Segment Start: Extracted data

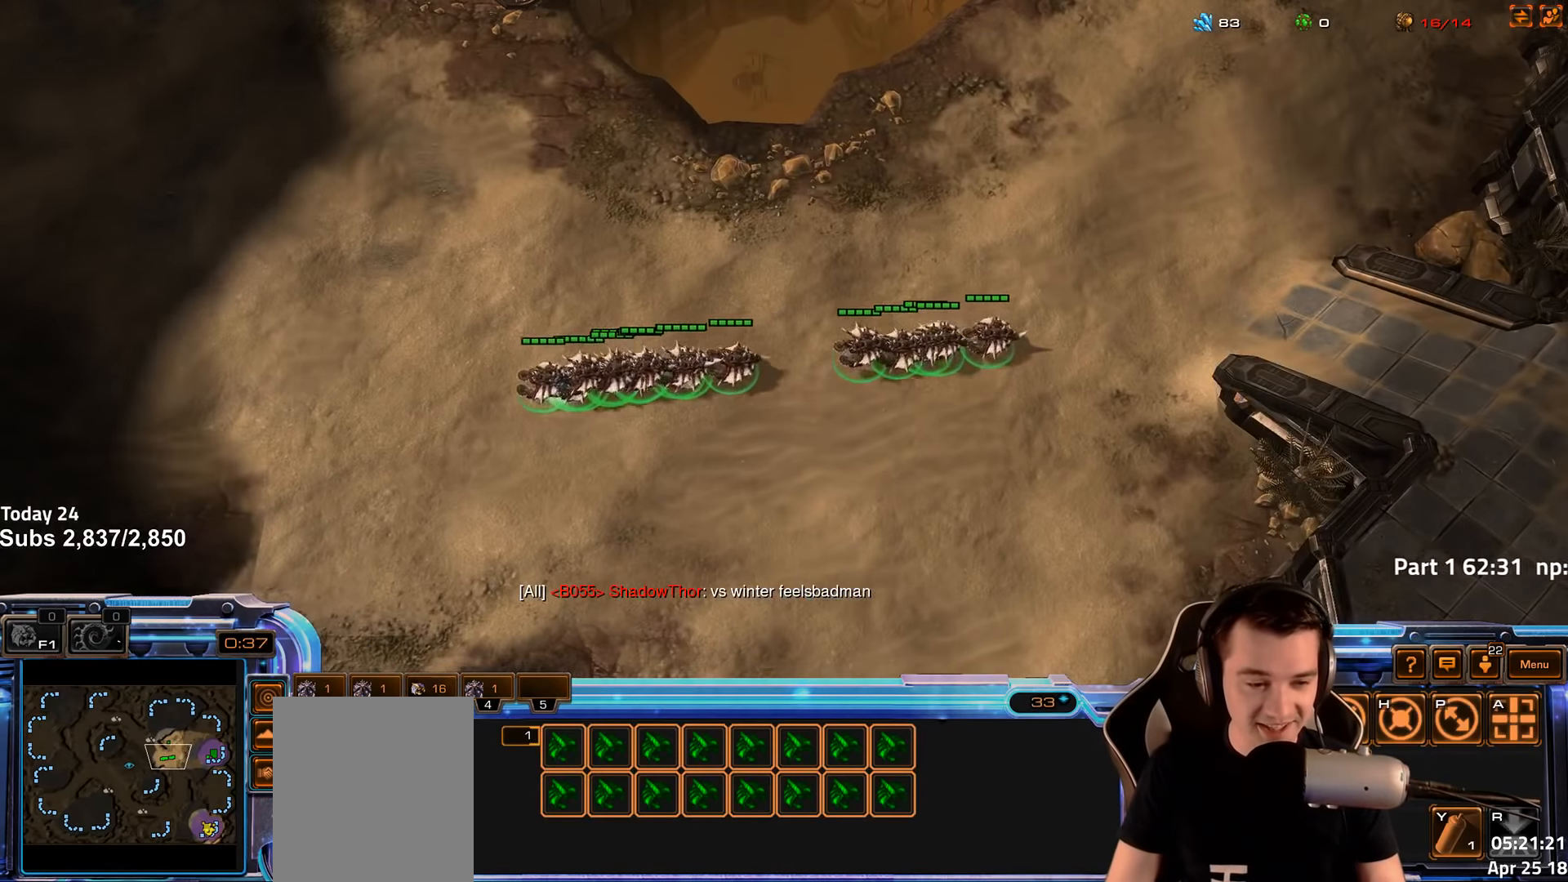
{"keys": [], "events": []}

Segment End: Extracted data
Segment Start: Extracted data

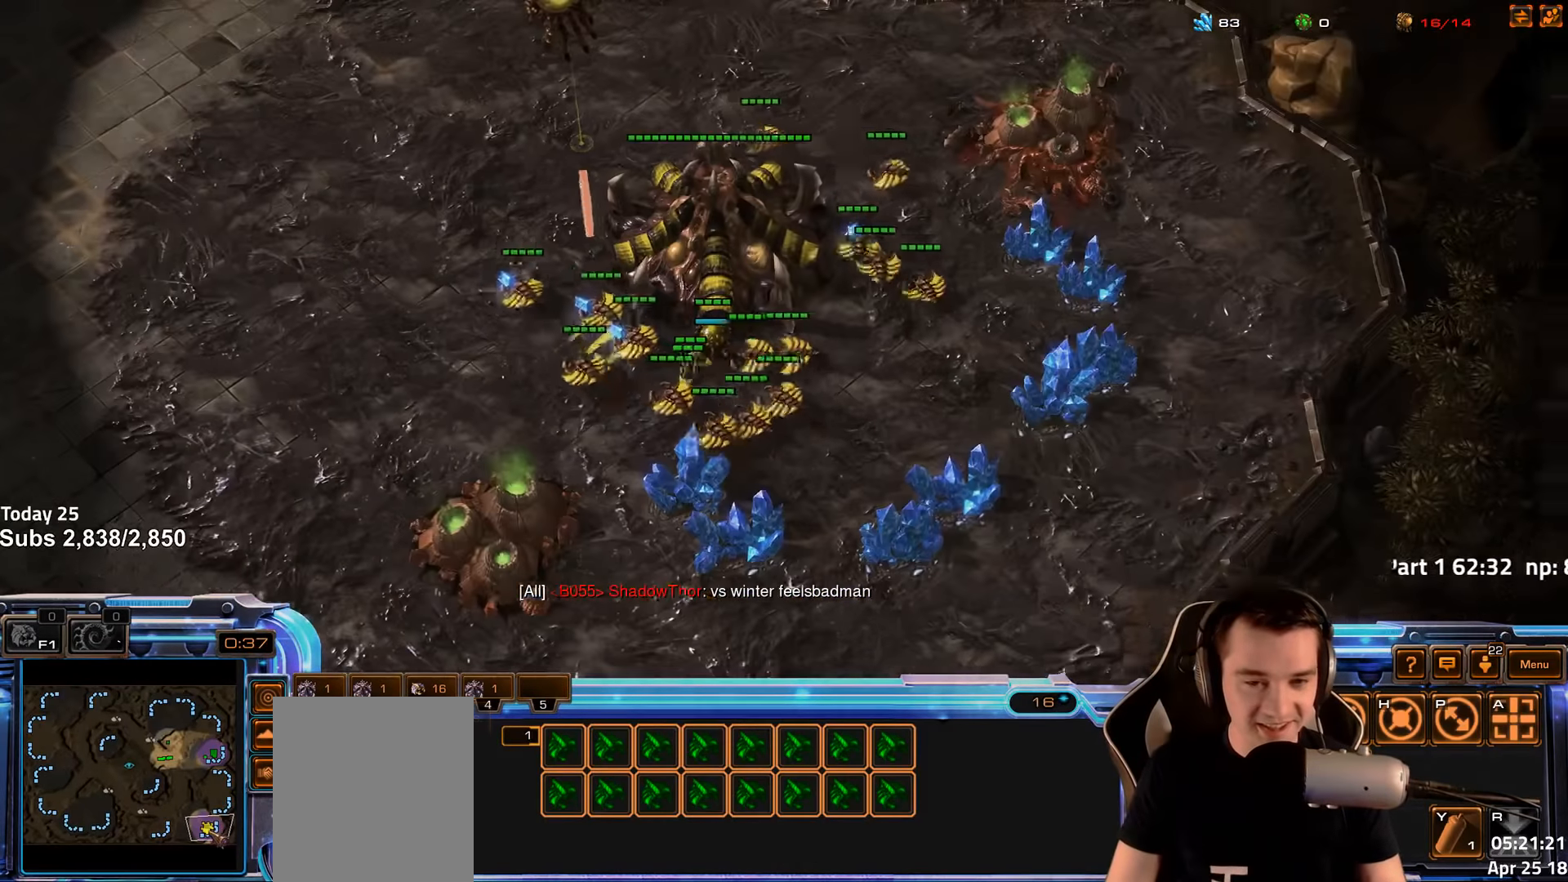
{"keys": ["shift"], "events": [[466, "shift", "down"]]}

Segment End: Extracted data
Segment Start: Extracted data

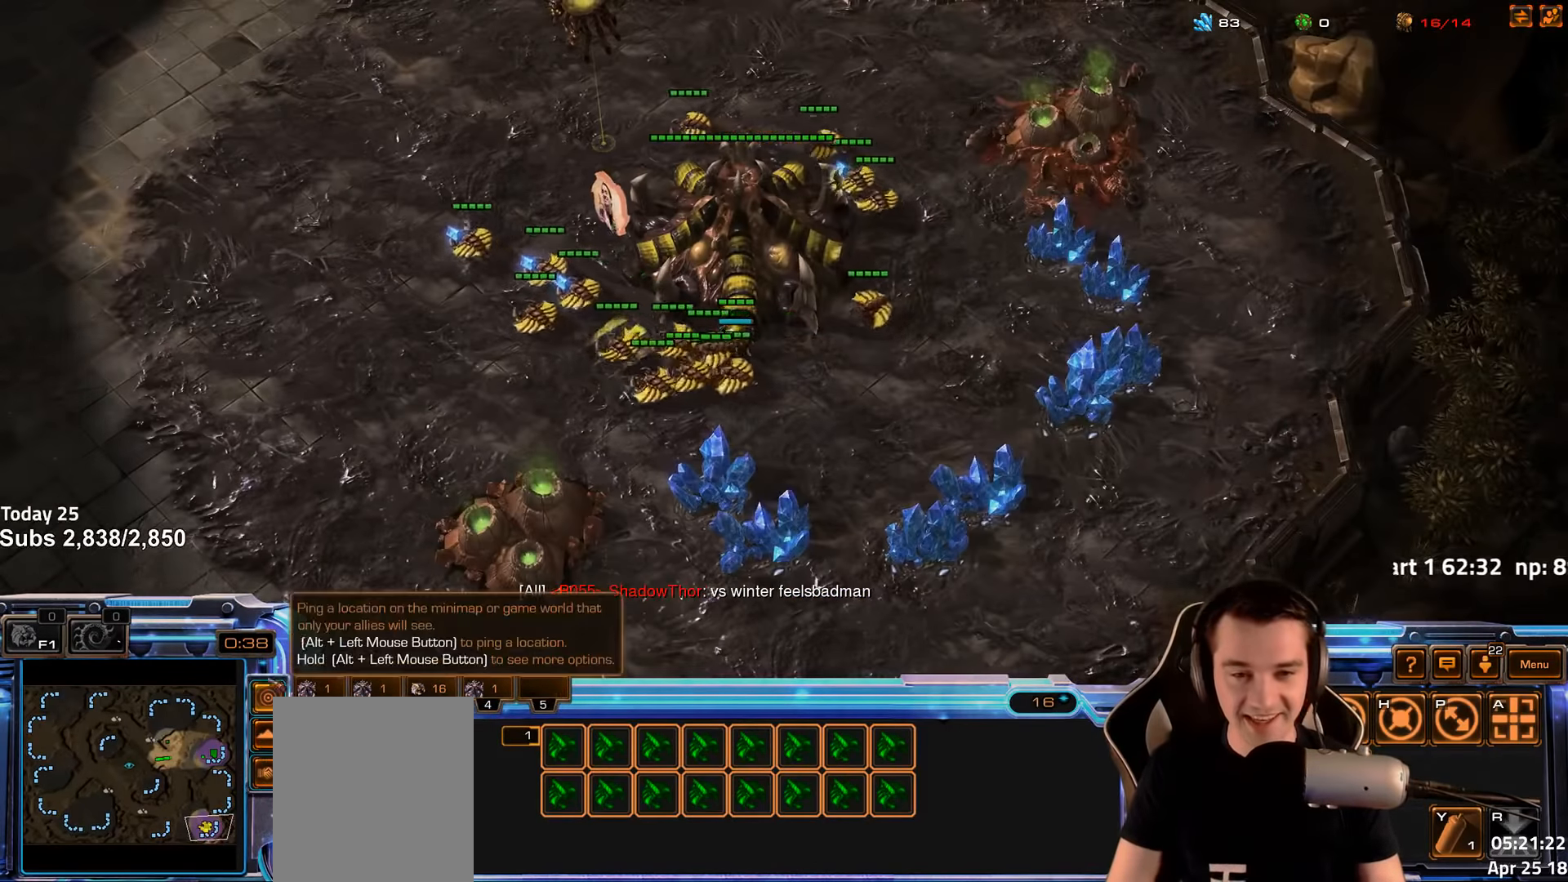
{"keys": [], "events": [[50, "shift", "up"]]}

Segment End: Extracted data

What is being asked: Look for the word "shift" in every line of the listing and copy the lines that have it.

Response:
{"keys": ["shift"], "events": [[466, "shift", "down"]]}
{"keys": [], "events": [[50, "shift", "up"]]}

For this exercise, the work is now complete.